DIE GESELLSCHAFTSKRITIK
: Weiter, höher, schlimmer

Was sagt uns das? Ein Radiosender begleitet eine Expedition auf einen 8.000 Meter hohen Berg und verschenkt gar einen Platz dafür. Eine Teilnehmerin ist bei der Besteigung gestorben – und wir wenden uns ab

Alle Fotos und Videos der „Berliner Expedition“ sind gelöscht. Der Sender des Rundfunks Berlin Brandenburg, Radioeins, will damit „die Angehörigen und das Team vor einem Missbrauch der Bilder schützen“. So steht es auf der Website.

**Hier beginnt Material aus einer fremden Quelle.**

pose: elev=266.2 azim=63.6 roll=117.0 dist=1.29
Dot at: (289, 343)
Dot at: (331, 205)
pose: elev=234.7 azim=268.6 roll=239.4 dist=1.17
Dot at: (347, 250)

Warum begleiten und bestaunen wir so gerne Menschen, die an die Grenzen des Möglichen gehen, und sind dann schockiert, wenn einmal die Grenze überschritten wird; wenn ein – wie es dann stets heißt – tragischer Unfall passiert? Das Kraxeln auf einen mehr als 8.000 Meter hohen Berg, wie den Broad Peak Mountain in Pakistan, ist gefährlich. Lebensgefährlich. Genauso wie Nik Wallendas Überquerung des Grand Canyon auf einem Drahtseil (ohne Sicherung!) oder Felix Baumgartners Fall aus dem Weltall oder Samuel Kochs Sprünge über fahrende Autos.

In Österreich erreichte Baumgartner (und noch mehr sein Sponsor Red Bull) 2,3 Millionen Zuschauer. Deutlich mehr als beispielsweise das Finale der Fußball-EM (1,7 Millionen). In Deutschland sollen mehr als 7 Millionen Menschen zugeschaut haben.

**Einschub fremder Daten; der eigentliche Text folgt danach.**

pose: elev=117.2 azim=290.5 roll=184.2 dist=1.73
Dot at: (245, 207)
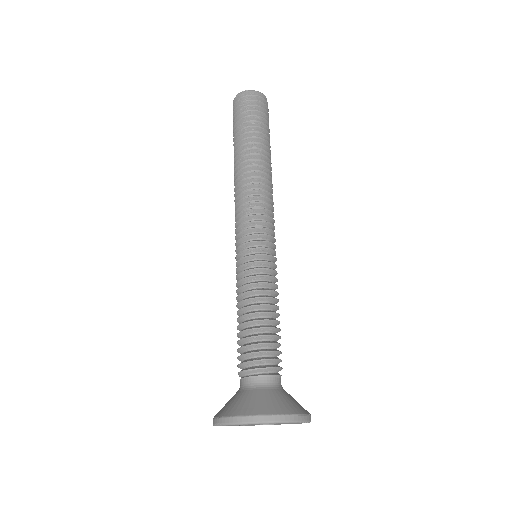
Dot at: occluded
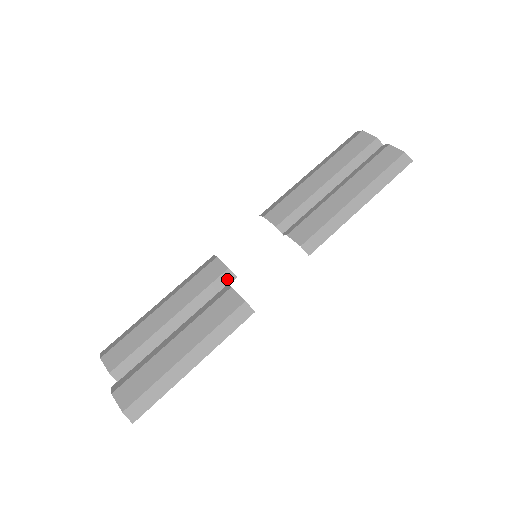
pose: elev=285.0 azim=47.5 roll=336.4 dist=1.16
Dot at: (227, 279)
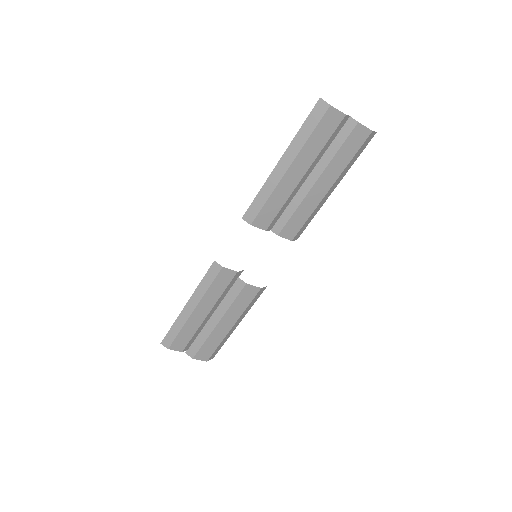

Wir gucken hin, wenn andere ihr Leben riskieren. Für das Publikum ist das schon seit Generationen Teil der Unterhaltung. Und doch ertragen wir es nicht, wenn die Wette über Leben und Tod nicht aufgeht. Es scheint als seien durch Fernsehshows, Liveübertragungen und Verlosungen riskanteste Unternehmungen zu harmlosen Bespaßungen geworden. Das Risiko wird hochgejazzt (mit „Hart am Limit“ betitelte Radioeins seine Berichte), am Ende geht eh alles gut. Fernseher und Radio aus, ab ins Bett.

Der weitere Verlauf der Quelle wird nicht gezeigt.